The request » Rewrite every line of the material below, replacing "part" with "component" and leaving everything else unchanged. Omit the pictures from your answer.

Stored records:
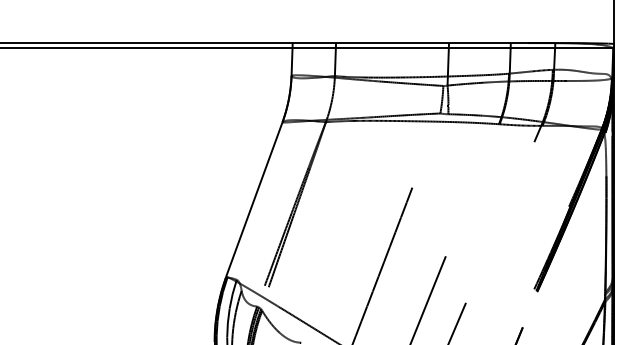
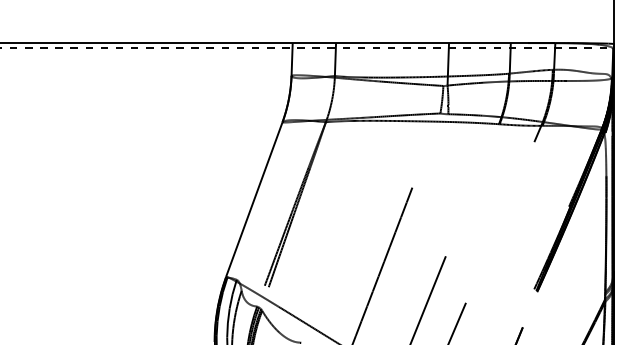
line at (307, 48): solid -> dashed
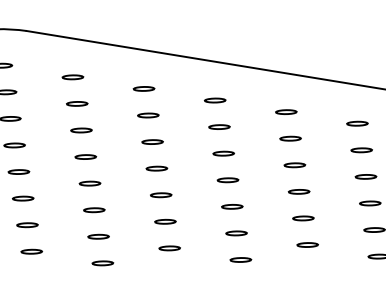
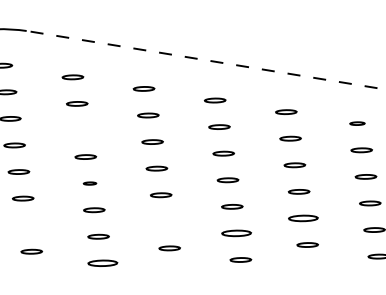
line at (206, 60): solid -> dashed
part at (357, 123) size: 23x7 px -> 17x5 px
part at (81, 130): present -> none
part at (89, 183) size: 24x7 px -> 16x5 px
part at (303, 218) size: 23x7 px -> 31x9 px
part at (165, 221): present -> none
part at (27, 225): present -> none
part at (236, 233) size: 23x7 px -> 31x9 px
part at (102, 263) size: 24x7 px -> 32x8 px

The result »
line at (307, 48): solid -> dashed
line at (206, 60): solid -> dashed
component at (357, 123) size: 23x7 px -> 17x5 px
component at (81, 130): present -> none
component at (89, 183) size: 24x7 px -> 16x5 px
component at (303, 218) size: 23x7 px -> 31x9 px
component at (165, 221): present -> none
component at (27, 225): present -> none
component at (236, 233) size: 23x7 px -> 31x9 px
component at (102, 263) size: 24x7 px -> 32x8 px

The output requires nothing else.